Assignment: Without the pictures, print the lines running from the beginning of the material to the line containing "nose: (1, 120)", both ends included.

Exercise materials:
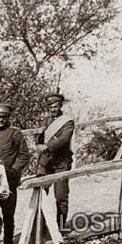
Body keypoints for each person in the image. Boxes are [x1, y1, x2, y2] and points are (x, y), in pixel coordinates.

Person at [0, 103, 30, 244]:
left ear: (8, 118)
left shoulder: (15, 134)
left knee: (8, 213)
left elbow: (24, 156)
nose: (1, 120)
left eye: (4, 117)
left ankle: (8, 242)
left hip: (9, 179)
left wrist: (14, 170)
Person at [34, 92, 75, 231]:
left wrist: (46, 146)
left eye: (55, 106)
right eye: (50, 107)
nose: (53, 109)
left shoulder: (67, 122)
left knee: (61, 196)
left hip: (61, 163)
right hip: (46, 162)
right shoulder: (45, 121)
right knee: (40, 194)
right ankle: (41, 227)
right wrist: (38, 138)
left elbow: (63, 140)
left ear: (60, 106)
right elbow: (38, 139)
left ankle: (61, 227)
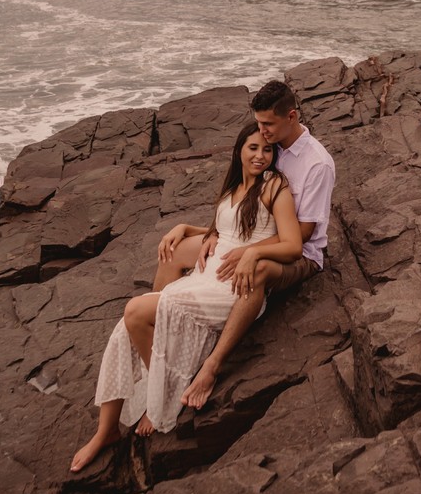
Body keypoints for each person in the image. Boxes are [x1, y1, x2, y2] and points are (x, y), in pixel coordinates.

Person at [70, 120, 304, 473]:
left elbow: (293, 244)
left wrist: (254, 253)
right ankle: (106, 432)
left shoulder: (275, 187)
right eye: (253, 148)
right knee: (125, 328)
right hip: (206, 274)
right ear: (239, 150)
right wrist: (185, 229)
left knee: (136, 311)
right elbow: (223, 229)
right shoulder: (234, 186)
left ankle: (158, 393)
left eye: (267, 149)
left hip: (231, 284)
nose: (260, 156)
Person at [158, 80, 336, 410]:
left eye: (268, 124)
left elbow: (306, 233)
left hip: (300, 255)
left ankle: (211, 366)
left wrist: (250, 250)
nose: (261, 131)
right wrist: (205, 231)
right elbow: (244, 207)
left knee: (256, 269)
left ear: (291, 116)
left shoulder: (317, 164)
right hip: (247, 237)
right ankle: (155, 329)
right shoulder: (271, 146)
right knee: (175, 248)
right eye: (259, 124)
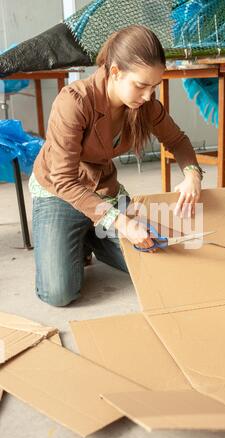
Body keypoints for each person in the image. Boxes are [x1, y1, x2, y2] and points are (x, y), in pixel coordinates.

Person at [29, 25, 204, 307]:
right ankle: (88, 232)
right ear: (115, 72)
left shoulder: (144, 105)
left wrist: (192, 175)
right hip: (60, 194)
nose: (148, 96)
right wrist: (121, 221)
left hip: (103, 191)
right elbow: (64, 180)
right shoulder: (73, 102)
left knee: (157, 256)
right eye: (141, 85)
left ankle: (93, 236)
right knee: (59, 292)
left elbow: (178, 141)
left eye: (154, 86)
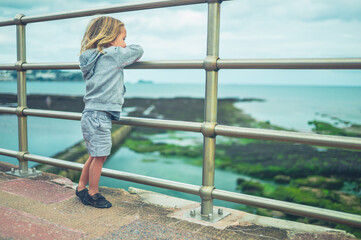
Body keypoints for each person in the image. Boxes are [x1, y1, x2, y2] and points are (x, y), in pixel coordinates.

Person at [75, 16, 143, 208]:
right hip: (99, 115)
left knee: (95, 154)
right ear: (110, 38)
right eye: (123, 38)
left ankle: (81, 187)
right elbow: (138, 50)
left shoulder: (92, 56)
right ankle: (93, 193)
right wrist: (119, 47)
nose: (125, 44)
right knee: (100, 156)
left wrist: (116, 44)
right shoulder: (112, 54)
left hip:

Problem solution:
Body keypoints for each person in the image. Boxes are [x1, y1, x2, y2] and points are (x, y), in pixel coordinates.

Person at [0, 103, 30, 244]:
left ear: (8, 118)
left shoulder: (15, 134)
left knee: (8, 213)
left elbow: (24, 156)
nose: (1, 120)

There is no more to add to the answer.